Rioualen Claire, Charbonnier-Khamvongsa Lucie, Collado-Vides Julio, van Helden Jacques
Aix-Marseille University, INSERM, Laboratory of Theory and Approaches of Genome Complexity (TAGC), Marseille, France.
Programa de Genómica Computacional, Centro de Ciencias Genómicas, Universidad Nacional Autónoma de México, Cuernavaca, México.
Curr Protoc Bioinformatics. 2019 Jun;66(1):e72. doi: 10.1002/cpbi.72. Epub 2019 Feb 20.
Next-generation sequencing (NGS) is becoming a routine approach in most domains of the life sciences. To ensure reproducibility of results, there is a crucial need to improve the automation of NGS data processing and enable forthcoming studies relying on big datasets. Although user-friendly interfaces now exist, there remains a strong need for accessible solutions that allow experimental biologists to analyze and explore their results in an autonomous and flexible way. The protocols here describe a modular system that enable a user to compose and fine-tune workflows based on SnakeChunks, a library of rules for the Snakemake workflow engine. They are illustrated using a study combining ChIP-seq and RNA-seq to identify target genes of the global transcription factor FNR in Escherichia coli, which has the advantage that results can be compared with the most up-to-date collection of existing knowledge about transcriptional regulation in this model organism, extracted from the RegulonDB database. © 2019 by John Wiley & Sons, Inc.
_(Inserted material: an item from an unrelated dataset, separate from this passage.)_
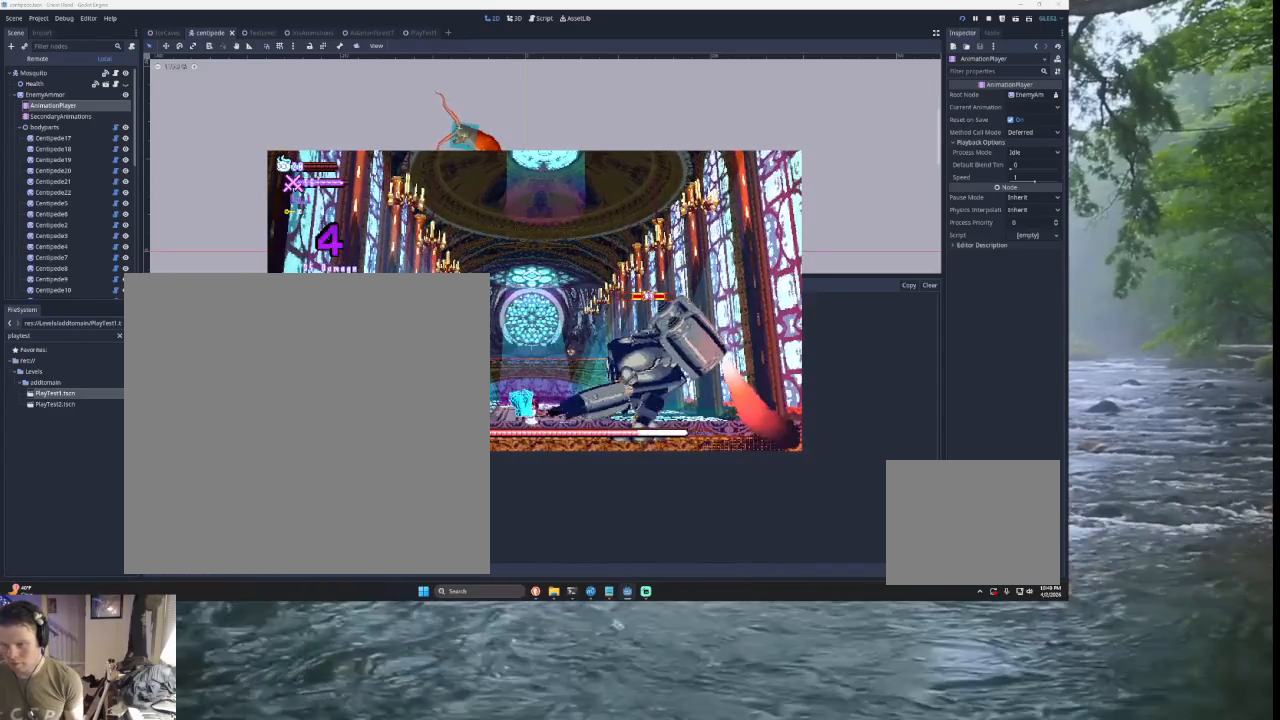
{"buttons": ["SQUARE", "TRIANGLE"], "left_stick": "right", "right_stick": "center", "events": [[67, "left_stick", "center"], [100, "R2", "up"], [433, "left_stick", "right"], [467, "TRIANGLE", "down"], [500, "SQUARE", "down"]]}
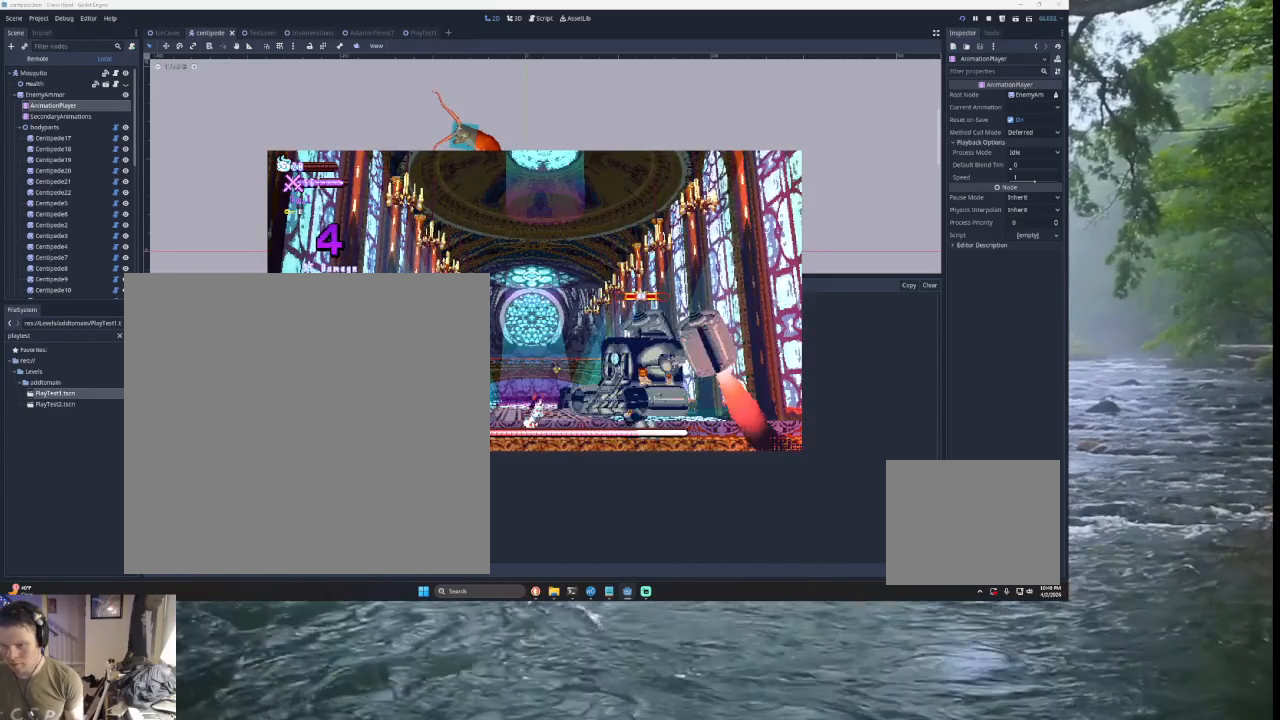
{"buttons": ["TRIANGLE"], "left_stick": "right", "right_stick": "center", "events": [[33, "CROSS", "down"], [67, "left_stick", "left"], [167, "CROSS", "up"], [233, "SQUARE", "up"], [333, "TRIANGLE", "up"], [400, "left_stick", "center"], [467, "left_stick", "right"], [500, "TRIANGLE", "down"]]}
下一代测序(NGS)正在成为生命科学大多数领域的常规方法。为确保结果的可重复性,迫切需要提高NGS数据处理的自动化程度,并使未来依赖大数据集的研究成为可能。尽管现在已有用户友好的界面,但仍然非常需要可访问的解决方案,使实验生物学家能够以自主且灵活的方式分析和探索他们的结果。这里的协议描述了一个模块化系统,该系统使用户能够基于SnakeChunks(Snakemake工作流引擎的规则库)来构建和微调工作流。通过一项结合ChIP-seq和RNA-seq以鉴定大肠杆菌中全局转录因子FNR的靶基因的研究对其进行了说明,这样做的优点是可以将结果与从RegulonDB数据库中提取的有关该模式生物转录调控的最新现有知识集合进行比较。© 2019 John Wiley & Sons, Inc.